[Collected data]
^^^^

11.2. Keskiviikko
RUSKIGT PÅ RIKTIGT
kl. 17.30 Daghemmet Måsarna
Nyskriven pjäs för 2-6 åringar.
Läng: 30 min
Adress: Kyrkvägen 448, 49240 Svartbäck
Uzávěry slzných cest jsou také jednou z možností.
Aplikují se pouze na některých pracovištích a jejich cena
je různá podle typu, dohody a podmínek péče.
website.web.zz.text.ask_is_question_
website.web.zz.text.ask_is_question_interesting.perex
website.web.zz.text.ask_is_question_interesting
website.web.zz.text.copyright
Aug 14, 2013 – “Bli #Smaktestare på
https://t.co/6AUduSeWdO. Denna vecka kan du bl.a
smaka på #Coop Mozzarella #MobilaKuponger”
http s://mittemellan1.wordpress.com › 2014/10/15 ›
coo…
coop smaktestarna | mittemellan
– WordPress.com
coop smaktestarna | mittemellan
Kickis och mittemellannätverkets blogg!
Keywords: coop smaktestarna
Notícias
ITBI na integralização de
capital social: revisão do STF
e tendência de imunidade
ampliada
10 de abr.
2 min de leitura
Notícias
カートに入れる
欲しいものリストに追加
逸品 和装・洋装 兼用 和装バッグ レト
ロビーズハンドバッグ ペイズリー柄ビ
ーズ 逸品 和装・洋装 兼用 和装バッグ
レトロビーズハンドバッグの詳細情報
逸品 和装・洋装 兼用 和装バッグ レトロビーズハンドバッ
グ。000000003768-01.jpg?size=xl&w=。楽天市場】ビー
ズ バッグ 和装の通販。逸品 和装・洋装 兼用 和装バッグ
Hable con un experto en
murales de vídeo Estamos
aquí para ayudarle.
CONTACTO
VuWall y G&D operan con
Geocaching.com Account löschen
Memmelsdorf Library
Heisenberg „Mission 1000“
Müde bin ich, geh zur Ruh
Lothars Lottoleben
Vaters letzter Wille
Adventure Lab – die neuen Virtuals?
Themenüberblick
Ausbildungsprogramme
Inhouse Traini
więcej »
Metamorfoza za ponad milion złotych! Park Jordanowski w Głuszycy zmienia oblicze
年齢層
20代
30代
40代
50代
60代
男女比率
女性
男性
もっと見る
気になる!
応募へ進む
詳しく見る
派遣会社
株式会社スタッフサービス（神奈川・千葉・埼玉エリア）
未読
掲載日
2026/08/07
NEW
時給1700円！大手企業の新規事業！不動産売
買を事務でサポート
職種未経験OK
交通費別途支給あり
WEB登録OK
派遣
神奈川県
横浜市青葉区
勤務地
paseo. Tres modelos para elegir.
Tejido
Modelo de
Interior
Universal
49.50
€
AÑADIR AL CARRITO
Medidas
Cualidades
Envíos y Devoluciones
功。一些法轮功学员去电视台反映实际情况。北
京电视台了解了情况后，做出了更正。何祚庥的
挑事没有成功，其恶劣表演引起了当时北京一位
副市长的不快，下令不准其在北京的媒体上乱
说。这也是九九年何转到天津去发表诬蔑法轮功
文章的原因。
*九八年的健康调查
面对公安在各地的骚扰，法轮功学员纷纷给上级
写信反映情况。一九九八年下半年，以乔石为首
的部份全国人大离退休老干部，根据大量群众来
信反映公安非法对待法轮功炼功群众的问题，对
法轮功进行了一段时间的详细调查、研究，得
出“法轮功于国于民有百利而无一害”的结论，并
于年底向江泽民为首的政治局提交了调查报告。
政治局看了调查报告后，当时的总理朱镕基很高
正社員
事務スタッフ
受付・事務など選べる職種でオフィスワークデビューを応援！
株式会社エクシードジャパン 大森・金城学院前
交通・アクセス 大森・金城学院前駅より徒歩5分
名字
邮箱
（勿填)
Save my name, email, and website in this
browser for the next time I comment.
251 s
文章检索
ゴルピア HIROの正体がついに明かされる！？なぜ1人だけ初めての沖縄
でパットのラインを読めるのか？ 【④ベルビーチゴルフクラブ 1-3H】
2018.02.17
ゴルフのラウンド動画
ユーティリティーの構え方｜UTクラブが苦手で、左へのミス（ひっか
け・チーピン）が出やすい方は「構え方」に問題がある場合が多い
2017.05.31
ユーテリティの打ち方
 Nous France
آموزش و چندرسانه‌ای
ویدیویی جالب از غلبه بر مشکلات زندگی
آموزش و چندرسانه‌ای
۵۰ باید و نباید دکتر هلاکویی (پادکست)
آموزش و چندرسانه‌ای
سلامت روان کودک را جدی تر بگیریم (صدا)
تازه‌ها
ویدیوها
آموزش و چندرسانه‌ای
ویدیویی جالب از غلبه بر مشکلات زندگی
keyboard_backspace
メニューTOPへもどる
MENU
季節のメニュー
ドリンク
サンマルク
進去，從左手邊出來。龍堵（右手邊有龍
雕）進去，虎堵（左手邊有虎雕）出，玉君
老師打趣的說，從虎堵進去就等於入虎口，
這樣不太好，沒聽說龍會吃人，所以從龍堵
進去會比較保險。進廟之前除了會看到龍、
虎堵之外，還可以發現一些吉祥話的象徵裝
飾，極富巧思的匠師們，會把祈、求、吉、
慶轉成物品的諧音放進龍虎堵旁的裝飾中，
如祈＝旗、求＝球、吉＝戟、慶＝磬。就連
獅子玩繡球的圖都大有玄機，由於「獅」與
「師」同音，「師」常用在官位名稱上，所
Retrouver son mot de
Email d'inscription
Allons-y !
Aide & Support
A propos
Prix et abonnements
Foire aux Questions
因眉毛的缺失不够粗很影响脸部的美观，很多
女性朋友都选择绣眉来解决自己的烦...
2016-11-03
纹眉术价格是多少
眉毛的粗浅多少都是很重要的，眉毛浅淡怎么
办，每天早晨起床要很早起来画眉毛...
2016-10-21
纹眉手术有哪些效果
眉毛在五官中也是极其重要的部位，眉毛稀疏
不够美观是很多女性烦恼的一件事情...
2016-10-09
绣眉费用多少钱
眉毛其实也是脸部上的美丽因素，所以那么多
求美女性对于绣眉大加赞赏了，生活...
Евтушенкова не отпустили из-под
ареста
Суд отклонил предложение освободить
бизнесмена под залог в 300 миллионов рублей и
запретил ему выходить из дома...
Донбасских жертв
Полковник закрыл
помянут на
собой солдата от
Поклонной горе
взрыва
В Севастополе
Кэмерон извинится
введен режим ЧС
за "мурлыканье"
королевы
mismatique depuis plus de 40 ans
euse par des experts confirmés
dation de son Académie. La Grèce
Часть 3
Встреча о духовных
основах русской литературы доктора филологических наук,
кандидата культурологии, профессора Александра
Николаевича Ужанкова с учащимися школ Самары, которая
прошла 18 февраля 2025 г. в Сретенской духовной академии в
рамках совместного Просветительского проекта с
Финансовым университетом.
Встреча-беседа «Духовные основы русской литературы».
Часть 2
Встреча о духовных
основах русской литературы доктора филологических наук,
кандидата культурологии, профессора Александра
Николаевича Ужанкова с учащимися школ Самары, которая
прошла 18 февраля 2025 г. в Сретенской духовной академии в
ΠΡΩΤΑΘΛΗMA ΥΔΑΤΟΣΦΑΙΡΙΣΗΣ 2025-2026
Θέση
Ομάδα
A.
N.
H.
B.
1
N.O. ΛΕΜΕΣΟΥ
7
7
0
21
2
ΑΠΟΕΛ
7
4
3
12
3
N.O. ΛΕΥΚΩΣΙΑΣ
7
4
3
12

^^^^

Prompt:
Edit the records so that each "Notícias" becomes "Novidades", and leave every other line as it is.

Solution to the problem:
11.2. Keskiviikko
RUSKIGT PÅ RIKTIGT
kl. 17.30 Daghemmet Måsarna
Nyskriven pjäs för 2-6 åringar.
Läng: 30 min
Adress: Kyrkvägen 448, 49240 Svartbäck
Uzávěry slzných cest jsou také jednou z možností.
Aplikují se pouze na některých pracovištích a jejich cena
je různá podle typu, dohody a podmínek péče.
website.web.zz.text.ask_is_question_
website.web.zz.text.ask_is_question_interesting.perex
website.web.zz.text.ask_is_question_interesting
website.web.zz.text.copyright
Aug 14, 2013 – “Bli #Smaktestare på
https://t.co/6AUduSeWdO. Denna vecka kan du bl.a
smaka på #Coop Mozzarella #MobilaKuponger”
http s://mittemellan1.wordpress.com › 2014/10/15 ›
coo…
coop smaktestarna | mittemellan
– WordPress.com
coop smaktestarna | mittemellan
Kickis och mittemellannätverkets blogg!
Keywords: coop smaktestarna
Novidades
ITBI na integralização de
capital social: revisão do STF
e tendência de imunidade
ampliada
10 de abr.
2 min de leitura
Novidades
カートに入れる
欲しいものリストに追加
逸品 和装・洋装 兼用 和装バッグ レト
ロビーズハンドバッグ ペイズリー柄ビ
ーズ 逸品 和装・洋装 兼用 和装バッグ
レトロビーズハンドバッグの詳細情報
逸品 和装・洋装 兼用 和装バッグ レトロビーズハンドバッ
グ。000000003768-01.jpg?size=xl&w=。楽天市場】ビー
ズ バッグ 和装の通販。逸品 和装・洋装 兼用 和装バッグ
Hable con un experto en
murales de vídeo Estamos
aquí para ayudarle.
CONTACTO
VuWall y G&D operan con
Geocaching.com Account löschen
Memmelsdorf Library
Heisenberg „Mission 1000“
Müde bin ich, geh zur Ruh
Lothars Lottoleben
Vaters letzter Wille
Adventure Lab – die neuen Virtuals?
Themenüberblick
Ausbildungsprogramme
Inhouse Traini
więcej »
Metamorfoza za ponad milion złotych! Park Jordanowski w Głuszycy zmienia oblicze
年齢層
20代
30代
40代
50代
60代
男女比率
女性
男性
もっと見る
気になる!
応募へ進む
詳しく見る
派遣会社
株式会社スタッフサービス（神奈川・千葉・埼玉エリア）
未読
掲載日
2026/08/07
NEW
時給1700円！大手企業の新規事業！不動産売
買を事務でサポート
職種未経験OK
交通費別途支給あり
WEB登録OK
派遣
神奈川県
横浜市青葉区
勤務地
paseo. Tres modelos para elegir.
Tejido
Modelo de
Interior
Universal
49.50
€
AÑADIR AL CARRITO
Medidas
Cualidades
Envíos y Devoluciones
功。一些法轮功学员去电视台反映实际情况。北
京电视台了解了情况后，做出了更正。何祚庥的
挑事没有成功，其恶劣表演引起了当时北京一位
副市长的不快，下令不准其在北京的媒体上乱
说。这也是九九年何转到天津去发表诬蔑法轮功
文章的原因。
*九八年的健康调查
面对公安在各地的骚扰，法轮功学员纷纷给上级
写信反映情况。一九九八年下半年，以乔石为首
的部份全国人大离退休老干部，根据大量群众来
信反映公安非法对待法轮功炼功群众的问题，对
法轮功进行了一段时间的详细调查、研究，得
出“法轮功于国于民有百利而无一害”的结论，并
于年底向江泽民为首的政治局提交了调查报告。
政治局看了调查报告后，当时的总理朱镕基很高
正社員
事務スタッフ
受付・事務など選べる職種でオフィスワークデビューを応援！
株式会社エクシードジャパン 大森・金城学院前
交通・アクセス 大森・金城学院前駅より徒歩5分
名字
邮箱
（勿填)
Save my name, email, and website in this
browser for the next time I comment.
251 s
文章检索
ゴルピア HIROの正体がついに明かされる！？なぜ1人だけ初めての沖縄
でパットのラインを読めるのか？ 【④ベルビーチゴルフクラブ 1-3H】
2018.02.17
ゴルフのラウンド動画
ユーティリティーの構え方｜UTクラブが苦手で、左へのミス（ひっか
け・チーピン）が出やすい方は「構え方」に問題がある場合が多い
2017.05.31
ユーテリティの打ち方
 Nous France
آموزش و چندرسانه‌ای
ویدیویی جالب از غلبه بر مشکلات زندگی
آموزش و چندرسانه‌ای
۵۰ باید و نباید دکتر هلاکویی (پادکست)
آموزش و چندرسانه‌ای
سلامت روان کودک را جدی تر بگیریم (صدا)
تازه‌ها
ویدیوها
آموزش و چندرسانه‌ای
ویدیویی جالب از غلبه بر مشکلات زندگی
keyboard_backspace
メニューTOPへもどる
MENU
季節のメニュー
ドリンク
サンマルク
進去，從左手邊出來。龍堵（右手邊有龍
雕）進去，虎堵（左手邊有虎雕）出，玉君
老師打趣的說，從虎堵進去就等於入虎口，
這樣不太好，沒聽說龍會吃人，所以從龍堵
進去會比較保險。進廟之前除了會看到龍、
虎堵之外，還可以發現一些吉祥話的象徵裝
飾，極富巧思的匠師們，會把祈、求、吉、
慶轉成物品的諧音放進龍虎堵旁的裝飾中，
如祈＝旗、求＝球、吉＝戟、慶＝磬。就連
獅子玩繡球的圖都大有玄機，由於「獅」與
「師」同音，「師」常用在官位名稱上，所
Retrouver son mot de
Email d'inscription
Allons-y !
Aide & Support
A propos
Prix et abonnements
Foire aux Questions
因眉毛的缺失不够粗很影响脸部的美观，很多
女性朋友都选择绣眉来解决自己的烦...
2016-11-03
纹眉术价格是多少
眉毛的粗浅多少都是很重要的，眉毛浅淡怎么
办，每天早晨起床要很早起来画眉毛...
2016-10-21
纹眉手术有哪些效果
眉毛在五官中也是极其重要的部位，眉毛稀疏
不够美观是很多女性烦恼的一件事情...
2016-10-09
绣眉费用多少钱
眉毛其实也是脸部上的美丽因素，所以那么多
求美女性对于绣眉大加赞赏了，生活...
Евтушенкова не отпустили из-под
ареста
Суд отклонил предложение освободить
бизнесмена под залог в 300 миллионов рублей и
запретил ему выходить из дома...
Донбасских жертв
Полковник закрыл
помянут на
собой солдата от
Поклонной горе
взрыва
В Севастополе
Кэмерон извинится
введен режим ЧС
за "мурлыканье"
королевы
mismatique depuis plus de 40 ans
euse par des experts confirmés
dation de son Académie. La Grèce
Часть 3
Встреча о духовных
основах русской литературы доктора филологических наук,
кандидата культурологии, профессора Александра
Николаевича Ужанкова с учащимися школ Самары, которая
прошла 18 февраля 2025 г. в Сретенской духовной академии в
рамках совместного Просветительского проекта с
Финансовым университетом.
Встреча-беседа «Духовные основы русской литературы».
Часть 2
Встреча о духовных
основах русской литературы доктора филологических наук,
кандидата культурологии, профессора Александра
Николаевича Ужанкова с учащимися школ Самары, которая
прошла 18 февраля 2025 г. в Сретенской духовной академии в
ΠΡΩΤΑΘΛΗMA ΥΔΑΤΟΣΦΑΙΡΙΣΗΣ 2025-2026
Θέση
Ομάδα
A.
N.
H.
B.
1
N.O. ΛΕΜΕΣΟΥ
7
7
0
21
2
ΑΠΟΕΛ
7
4
3
12
3
N.O. ΛΕΥΚΩΣΙΑΣ
7
4
3
12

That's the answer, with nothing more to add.